Ele geçirilen malzemeler
Gaziantep Valiliği’nden yapılan açıklamada, Şahinbey ilçesi 25 Aralık Mahallesi’nde DAEŞ mensupları tarafından kullanıldığı tespit edilen depo görünümlü bir iş yerinde yapılan aramada 15 kilo patlayıcı madde (TNT), 9,5 kilo anti tank mayını, 2 adet boş kullanıma hazır canlı bomba yeleği, 90 adet bomba patlayıcısının etkisini ve sonucunu artırmaya yarayan malzemede kullanılan metal çubuk, 46 adet başlatıcı kapsül, 6 adet canlı bomba başlatma butonu, 6 adet el bombası fünye tapa grubu, bomba yapımında kullanılan parçalar halinde kablo, yapıştırıcı, metal kesme makinesi, parça tesirli malzemeler, bombanın parça tesirini artırmak için kullanılan çok sayıda vida ve dübel gibi malzemeler ele geçirildiği bildirildi.

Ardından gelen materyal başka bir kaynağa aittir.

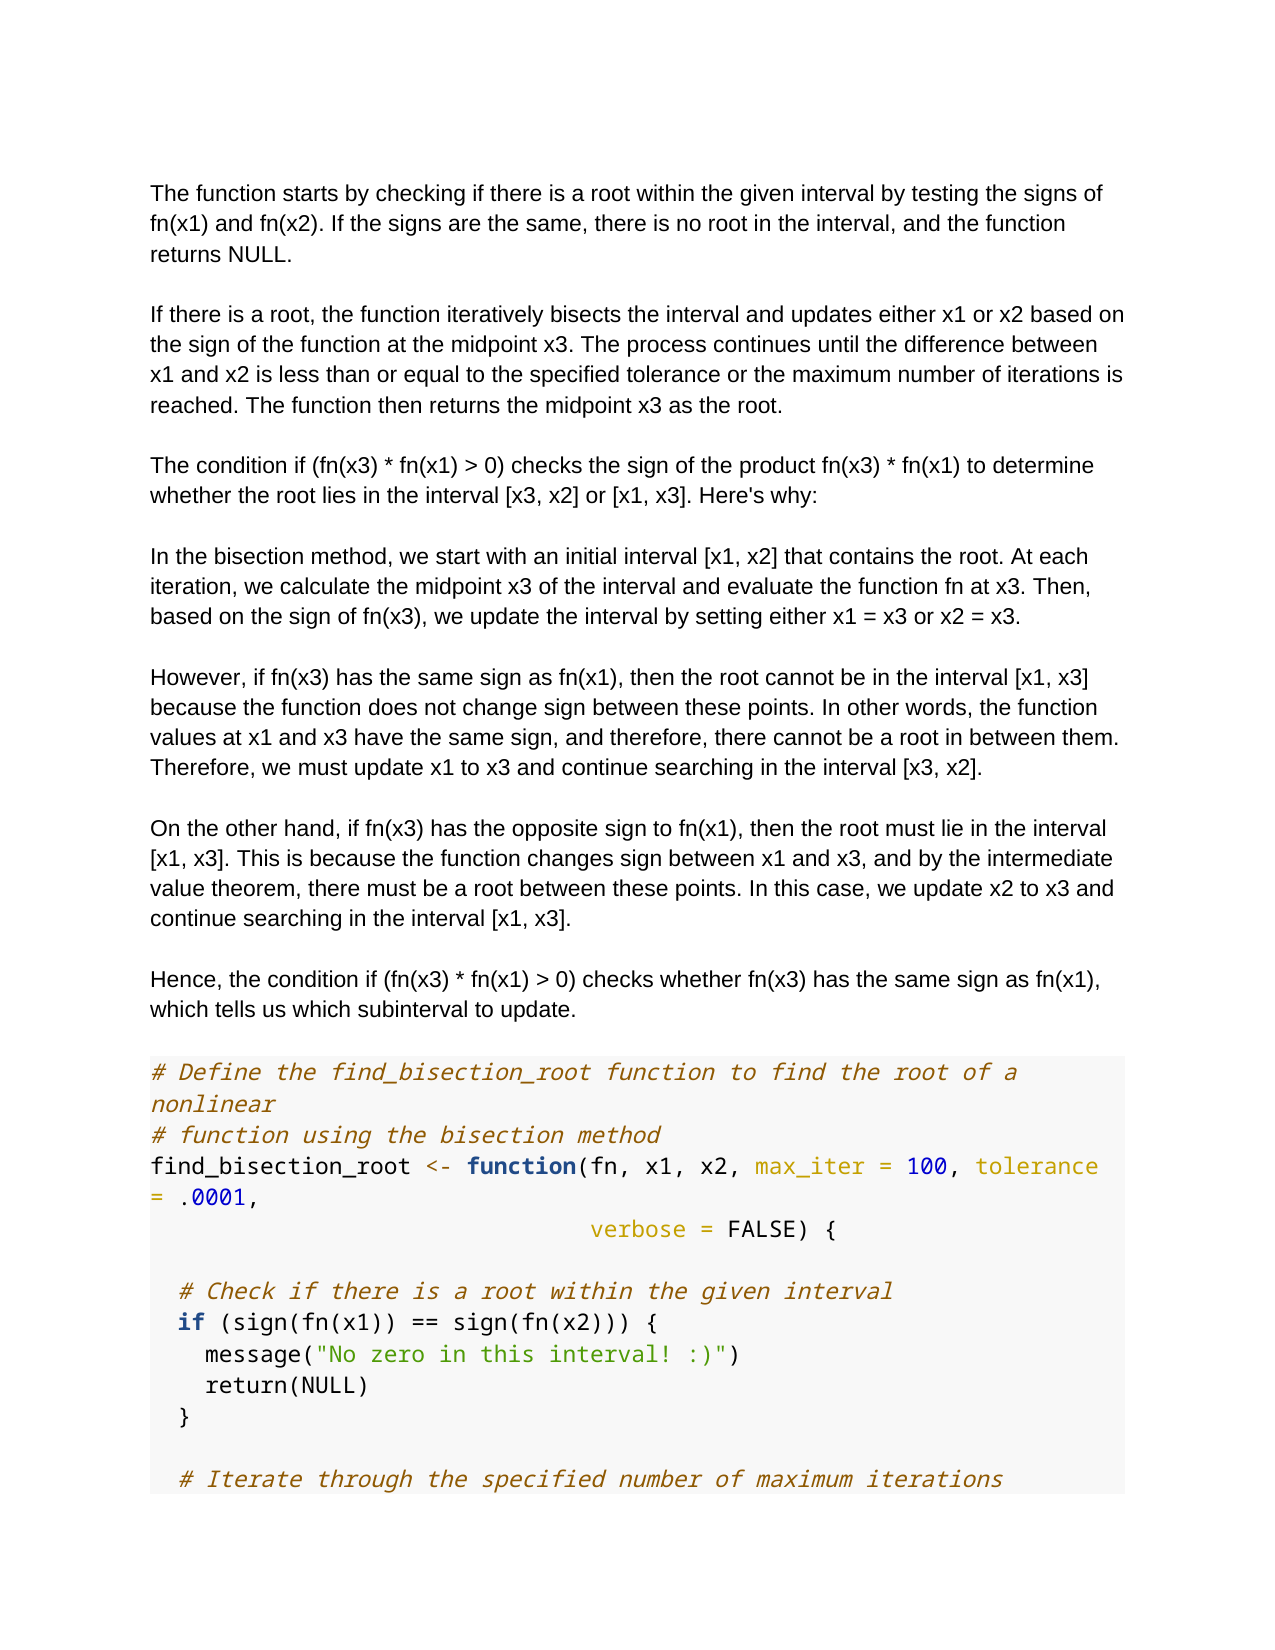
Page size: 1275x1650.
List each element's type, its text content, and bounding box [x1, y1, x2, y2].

text In the bisection method, we start with an initial interval [x1, x2] that contains the root. At each iteration, we calculate the midpoint x3 of the interval and evaluate the function fn at x3. Then, based on the sign of fn(x3), we update the interval by setting either x1 = x3 or x2 = x3. [150, 543, 1125, 629]
text The condition if (fn(x3) * fn(x1) > 0) checks the sign of the product fn(x3) * fn(x1) to determine whether the root lies in the interval [x3, x2] or [x1, x3]. Here's why: [150, 452, 1125, 509]
text On the other hand, if fn(x3) has the opposite sign to fn(x1), then the root must lie in the interval [x1, x3]. This is because the function changes sign between x1 and x3, and by the intermediate value theorem, there must be a root between these points. In this case, we update x2 to x3 and continue searching in the interval [x1, x3]. [150, 814, 1125, 932]
text However, if fn(x3) has the same sign as fn(x1), then the root cannot be in the interval [x1, x3] because the function does not change sign between these points. In other words, the function values at x1 and x3 have the same sign, and therefore, there cannot be a root in between them. Therefore, we must update x1 to x3 and continue searching in the interval [x3, x2]. [150, 663, 1125, 781]
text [150, 1056, 1125, 1494]
text The function starts by checking if there is a root within the given interval by testing the signs of fn(x1) and fn(x2). If the signs are the same, there is no root in the interval, and the function returns NULL. [150, 180, 1125, 267]
text If there is a root, the function iteratively bisects the interval and updates either x1 or x2 based on the sign of the function at the midpoint x3. The process continues until the difference between x1 and x2 is less than or equal to the specified tolerance or the maximum number of iterations is reached. The function then returns the midpoint x3 as the root. [150, 301, 1125, 418]
text Hence, the condition if (fn(x3) * fn(x1) > 0) checks whether fn(x3) has the same sign as fn(x1), which tells us which subinterval to update. [150, 966, 1125, 1022]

Özel harekatçıların şehit olduğu operasyon
Açıklamada, 16.10.2016 tarihinde eylem risklerinin tespitine yönelik yürütülen çalışmalar kapsamında şüpheli bir şahsın kuşku uyandıracak şekilde, elinde taşıdığı çantayla Şahinbey ilçesi Güneykent Mahallesi’nde bir bina içerisine girdiği, akabinde elinde şüpheli görülen çanta olmadan dışarıya çıktığının tespit edildiği bildirildi. Şahsın yakalanmasına yönelik başlatılan operasyon ile Suriye uyruklu A.M.N. isimli şahıs olduğu değerlendirilen kişi yakalandı. Şüpheli şahıs ile olay mahallinde anında yapılan mülakatta sorulan sorulara cevap vermemesi üzerine şahsın elindeki çantayı hangi daireye ya da binada nereye bıraktığını öğrenmek için çalışma başlatıldı. İstihbari bilgiler neticesinde, taşıdığı çantayı bulmaya yönelik binada operasyon yapmak üzere İl Emniyet Müdürlüğü birimleri, ambulans, itfaiye, doğalgaz gibi kurumlar ile koordineli bir çalışma gerçekleştirildi. Açıklamada, “Alınan emniyet tedbirleri kapsamında Özel Harekat Şube Müdürlüğü personeli tarafından çevre ve bina içi emniyeti alındıktan sonra usulüne uygun olarak, binada üst katlardan aşağıya doğru arama yapılmış, binanın zemin katında bulunan bir stüdyo dairede ismi sonradan tespit edilen DAEŞ terör örgütü mensubu Abu Yusuf (kod) M.Ş. isimli Suriye uyruklu şahıs, canlı bomba intihar saldırısı eylemini gerçekleştirerek, operasyon yapılan hücre evinde kendisini patlatmıştır. Meydana gelen patlama olayında (3) özel harekât polisimiz şehit olmuş, (9) polis ve (4) Suriyeli uyruklu şahıs yaralanmıştır” denildi.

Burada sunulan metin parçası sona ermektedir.